The best part is, it's really tasty. I could probably eat the entire 3 serving recipe myself. It's like a eating a bowl of rice pudding, all warm and creamy and sweet. Couscous is just another grain, pretty bland on its own and ready to take on the flavor of anything around it. Once I start making breakfast couscous, I want to have it every day for weeks on end. If I hadn't just made it myself, I'd think there was crack in this stuff too!

Breakfast Couscous (Cooking Light)
Yield: 2-3 servings


  • 1/4 cups water
  • 1 cup nonfat milk
  • 1/2 cup uncooked couscous
  • 1/4 cup dried cranberries
  • 1/4 cup chopped walnuts
  • 2 tablespoons brown sugar
  • 1/2 teaspoon ground cinnamon
  • 1/8 teaspoon salt
Bring water and milk to a boil in a small saucepan; stir in remaining ingredients. Remove from heat.

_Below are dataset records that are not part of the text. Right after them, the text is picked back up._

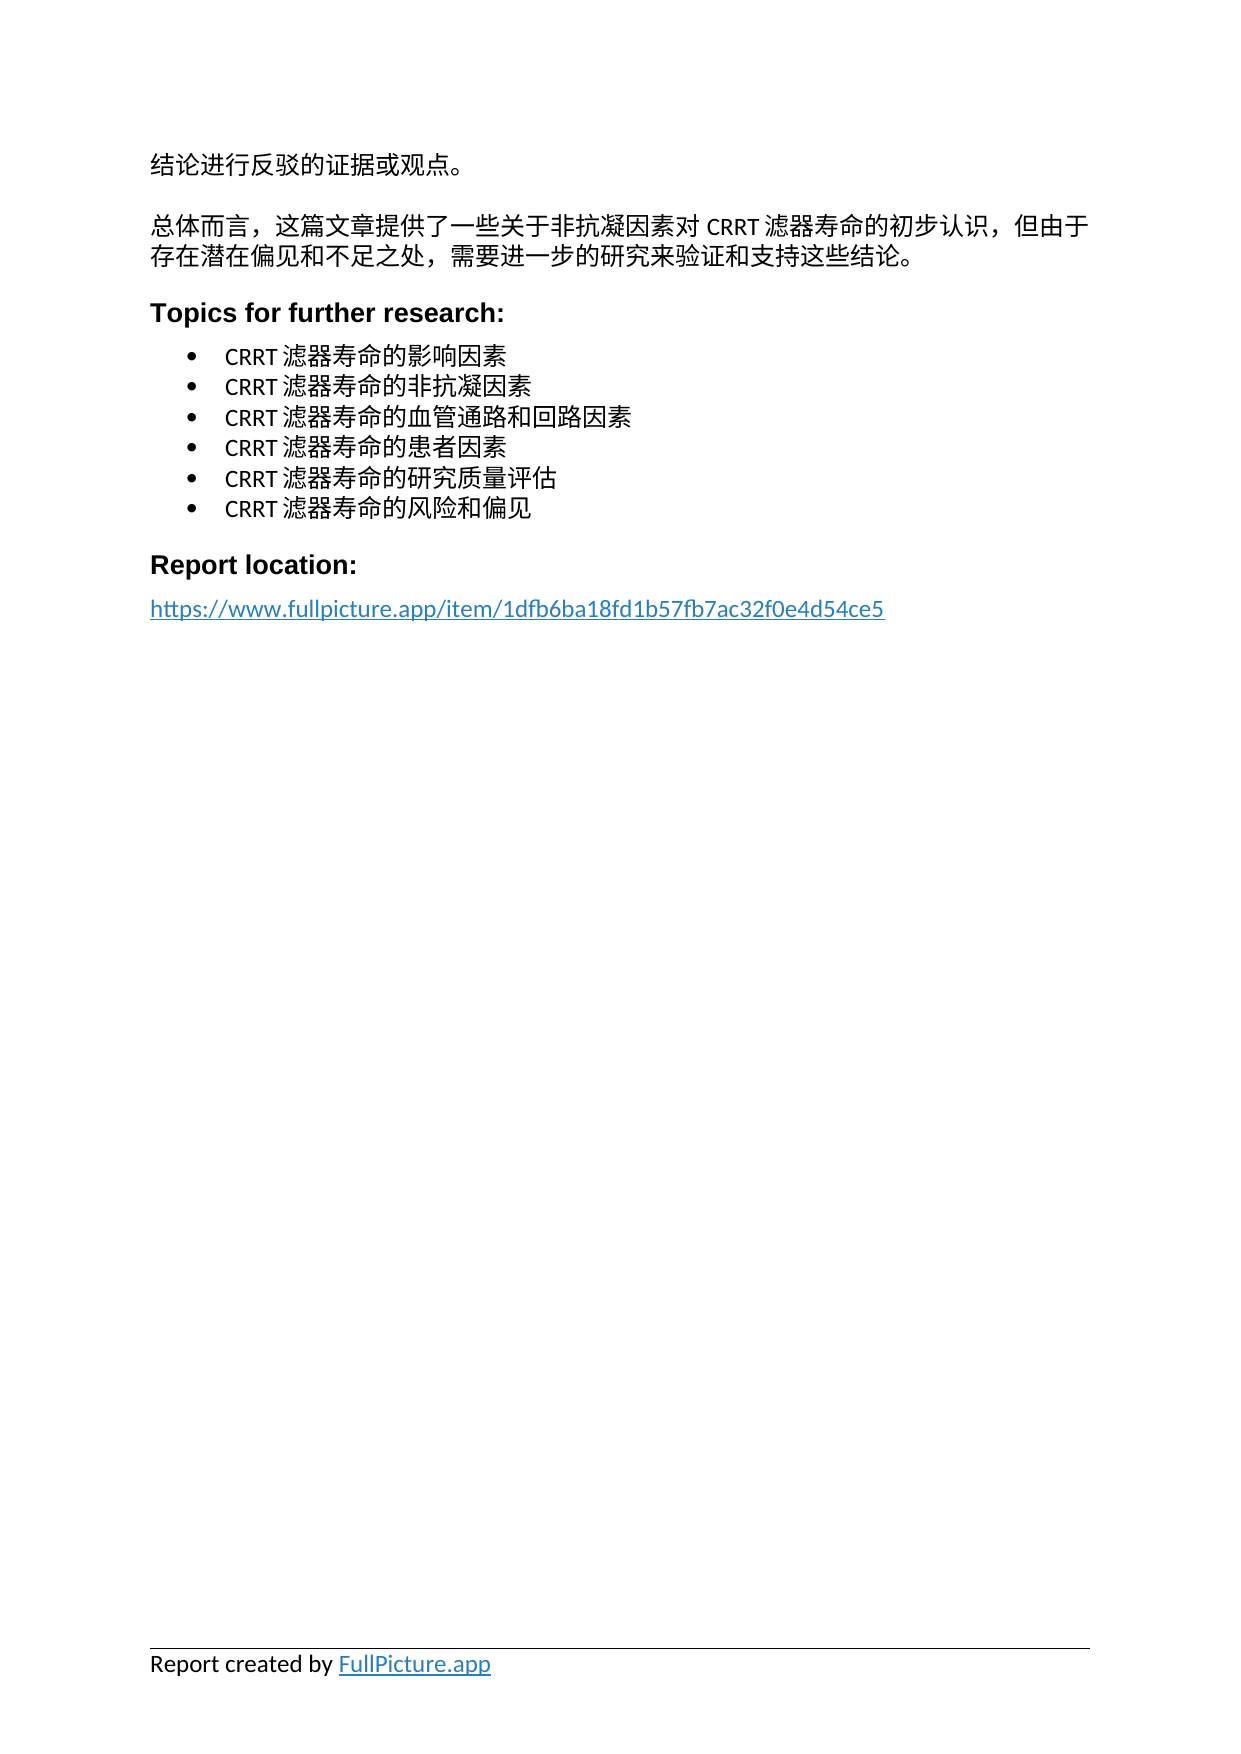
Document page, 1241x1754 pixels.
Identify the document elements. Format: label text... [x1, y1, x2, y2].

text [150, 150, 1090, 181]
text https://www.fullpicture.app/item/1dfb6ba18fd1b57fb7ac32f0e4d54ce5 [150, 593, 1090, 623]
list CRRT滤器寿命的患者因素 [187, 432, 1090, 463]
list CRRT滤器寿命的非抗凝因素 [187, 371, 1090, 402]
subtitle Topics for further research: [150, 297, 1090, 328]
text 总体而言，这篇文章提供了一些关于非抗凝因素对CRRT滤器寿命的初步认识，但由于存在潜在偏见和不足之处，需要进一步的研究来验证和支持这些结论。 [150, 211, 1090, 272]
list CRRT滤器寿命的研究质量评估 [187, 463, 1090, 493]
list CRRT滤器寿命的风险和偏见 [187, 493, 1090, 524]
subtitle Report location: [150, 549, 1090, 580]
list CRRT滤器寿命的影响因素 [187, 341, 1090, 371]
list CRRT滤器寿命的血管通路和回路因素 [187, 402, 1090, 432]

Cover; let stand 10 minutes. (Mixture will thicken as it cools.)

Tuesday, February 8, 2011

Laotian Fast Food

Since I came back from New Zealand where I consumed the most delicious Asian food, I've had some cravings. So I declared last week Asian food week in my kitchen. Singapore noodles, Vietnamese banh mi, steak salad with Thai salad dressing and Thai hot and sour soup were all on the menu. My repertoire already contains quite a few Asian foods.

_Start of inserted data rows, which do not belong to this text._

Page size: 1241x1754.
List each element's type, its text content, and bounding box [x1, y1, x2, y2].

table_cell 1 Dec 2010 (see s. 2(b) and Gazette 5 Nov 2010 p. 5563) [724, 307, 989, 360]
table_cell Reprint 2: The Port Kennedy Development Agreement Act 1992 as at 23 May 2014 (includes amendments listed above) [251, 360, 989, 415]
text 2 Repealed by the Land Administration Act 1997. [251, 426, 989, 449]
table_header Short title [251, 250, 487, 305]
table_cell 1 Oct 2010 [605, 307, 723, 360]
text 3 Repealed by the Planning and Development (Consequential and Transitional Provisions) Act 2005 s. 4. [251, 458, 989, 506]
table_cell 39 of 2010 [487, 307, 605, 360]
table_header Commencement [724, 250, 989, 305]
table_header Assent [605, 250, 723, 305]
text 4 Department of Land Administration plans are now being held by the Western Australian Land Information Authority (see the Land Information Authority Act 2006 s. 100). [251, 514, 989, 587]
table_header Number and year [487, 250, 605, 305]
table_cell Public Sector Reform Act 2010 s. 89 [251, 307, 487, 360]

I really like getting beyond the stir fry and soy sauce when it comes to Asian food. In fact I didn't even consider making Chinese, though some of the potstickers I made a few months ago were still in the freezer and I popped those into a pan as an appetizer to my noodles. Many parts of Asia are not well represented here. In New Zealand, there was Malaysian and Laotian food at the international food court. I would love to find such a food court here, with the creamy curries, noodles, and spices replacing the hamburgers, fries, and chicken sandwiches.

So it was perfect timing that I found a section of Laotian recipes in a recent issue of Food & Wine. The lettuce wraps I made with ground chicken, scallions, cilantro, shallots, and a surprise ingredient of ground rice powder were delicious. They tasted fresh, with the brightness of lime juice and the bite of raw shallots and scallions. I ground the toasted rice in my new spice grinder - if you have a coffee grinder it should work just as well - and this added a really nice, nutty texture to the dish.

I guess you could say this is the Laotian version of fast food tacos.

Ground Chicken Laap (Food and Wine)
1 tablespoon long-grain white rice
1 tablespoon vegetable oil
1 pound ground chicken (turkey or duck)
1/4 cup plus 2 tablespoons chicken stock or low-sodium broth
1 tablespoon plus 1 teaspoon Asian fish sauce
Salt and freshly ground black pepper
1 tablespoon fresh lime juice
2 large stalks of lemongrass—tender pale inner core only, minced
2 scallions, thinly sliced
1 medium shallot, thinly sliced and separated into rings
1/2 cup chopped cilantro
1/2 cup chopped mint
1/4 teaspoon crushed red pepper
Small romaine leaves and lime wedges, for serving

In a small skillet, toast the rice over high heat, shaking the skillet a few times, until the rice is golden brown, about 3 minutes. Transfer the rice to a spice grinder and let cool completely. Grind the rice to a powder.
In a large skillet, heat the oil. Add the ground meat and cook over moderately high heat, breaking up the meat evenly, until no pink remains, about 4 minutes. Add the stock and cook, stirring, until bubbling. Remove from the heat and stir in the fish sauce. Season with salt and black pepper and stir in the lime juice. Let stand for 5 minutes, then stir in the lemongrass, scallions, shallot rings, cilantro, mint, crushed red pepper and rice powder. Arrange the lettuce and lime wedges on a platter. Spoon the laap on top and serve.